— Start PASSAGE SHOWN —
Today’s report on construction spending was just the latest positive sign for the nation’s residential housing construction market.

The latest construction numbers came out today from the U.S. Census Bureau, and they were promising: at a seasonally adjusted annual rate of $934.4 billion, construction spending in November was up 1.0 percent from October and 5.9 percent from November 2012 to its highest level since March of 2009. During the first 11 months of 2013, construction spending amounted to $828.4 billion, 5.0 percent above the the same period in 2012.

Today’s numbers, though, are not the only positive development for construction. Here are three other positive signs for the construction marketplace:

1. Residential Construction is Back on Top – At $659.4 billion, private construction (which includes residential) was up 2.2 percent in November, while residential construction specifically was up 1.9 percent. Though residential remains 49 percent below its early 2006 peak, according to Bill McBride’s latest calculations, it was up 24 percent on a year-over-year basis in November, and is once again the largest category for construction spending, a historical marker that bodes well for the housing market.

2. Significant Increase for New Home Sales – Meanwhile, new home sales were up 16.6 percent year-over-year in November, continuing a very strong 2013; in the first 11 months of 2013, new home sales were up 17.6 percent over the same period in 2012. And really, new home sales have no where else to go but up. Even with its strong performance, 2013 will still be, at roughly 433,000 sales, the sixth weakest year of new home sales since 1963. And with sales expected to increase to 750-800 thousand over the next several years, you can see how much room remains for growth.

3. Distressing Gap is Closing – Though new home sales are increasing, existing-home sales still outnumber new sales by a 10:1 ratio, which is far above the historical ratio of 6:1. Thankfully, though, that “distressing gap,” as McBride calls it, is starting to close. The distressing gap resulted from two things – the preponderance of distressed inventory on the market, and the extremely low levels of new construction, which caused existing-home sales to balloon and new home sales to collapse. With that gap closing, though, we are that much closer to a more stable housing market.
— End PASSAGE SHOWN —
In the passage on construction spending, what ratio of existing-home sales to new home sales is given as the historical norm?
— Start RAW RECORDS —
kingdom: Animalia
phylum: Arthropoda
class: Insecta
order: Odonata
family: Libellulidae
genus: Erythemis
— End RAW RECORDS —
SOLVED EXERCISE: 6:1